Part C: Semaphores using pthreads

In this part of the lab, you will implement the synchronization functionality of semaphores using pthreads mutexes and condition variables. Let’s call these new userspace semaphores that you implement as zemaphores, to avoid confusing them with semaphores provided by the Linux kernel. You must define your zemaphore structure in the file zemaphore.h, and implement the functions zem init, zem up and zem down that operate on this structure in the file zemaphore.c. The semantics of these zemaphore functions are similar to those of the semaphores you have studied in class.

The function zem init initializes the specified zemaphore to the specified value.

The function zem up increments the counter value of the zemaphore by one, and wakes up any one sleeping thread.

The function zem down decrements the counter value of the zemaphore by one.
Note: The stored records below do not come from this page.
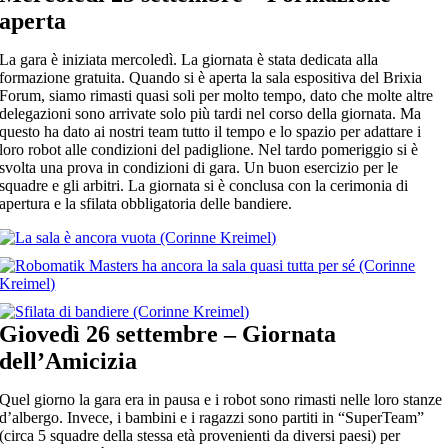
aperta
La gara è iniziata mercoledì. La giornata è stata dedicata alla
formazione gratuita. Quando si è aperta la sala espositiva del Brixia
Forum, siamo rimasti quasi soli per molto tempo, dato che molte altre
delegazioni sono arrivate solo più tardi nel corso della giornata. Ma
questo ha dato ai nostri team tutto il tempo e lo spazio per adattare i
loro robot alle condizioni del padiglione. Nel tardo pomeriggio si è
svolta una prova in condizioni di gara. Un buon esercizio per le
squadre e gli arbitri. La giornata si è conclusa con la cerimonia di
apertura e la sfilata obbligatoria delle bandiere.
Giovedì 26 settembre – Giornata
dell’Amicizia
Quel giorno la gara era in pausa e i robot sono rimasti nelle loro stanze
d’albergo. Invece, i bambini e i ragazzi sono partiti in “SuperTeam”
(circa 5 squadre della stessa età provenienti da diversi paesi) per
If the value is negative, the thread blocks and is context switched out, to be woken up by an up operation on the zemaphore at a later point.

Once you implement your zemaphores, you can use the program test-zem.c to test your imple-mentation. This program spawns two threads, and all three threads (the main thread and the two new threads) share a zemaphore. Before you implement the zemaphore logic, the new threads will print to screen before the main thread. However, after you implement the zemaphore correctly, the main thread will print first, owing to the synchronization enabled by the zemaphore. You must not modify this test program in any way, but only use it to test your zemaphore implementation.

Next, you are given a simple program with three threads in test-toggle.c. In its current form, the three threads will all print to screen in any order. Modify this program in such a way that the print statements of the threads are interleaved in the order thread0, thread1, thread2, thread0, thread1, thread2,

… and so on. You must only use your zemaphores to achieve this synchronization between the threads. You must not directly use the mutexes and condition variables of the pthreads library in the file test-toggle.c.

The script will compile and run these test programs for you and can be used for testing.


Submission instructions

For part A, you must submit master-worker.c. For part B, you must submit rwlock.h, rwlock-reader-pref.cpp, and rwlock-writer-pref.cpp. For part C, you will sub-mit zemaphore.h, zemaphore.c, test-toggle.c.

Place these files and any other files you wish to submit in your submission directory, with the directory name being your roll number (say, 12345678).

Tar and gzip the directory using the command tar -zcvf 12345678.tar.gz 12345678 to produce a single compressed file of your submission directory. Submit this tar gzipped file on Moodle.


We will check correctness of your code using the test scripts provided (with additional test cases beyond those provided to you). In addition to using the test scripts, we will also read through your code to ensure that you have adhered to the problem specification in your implementation.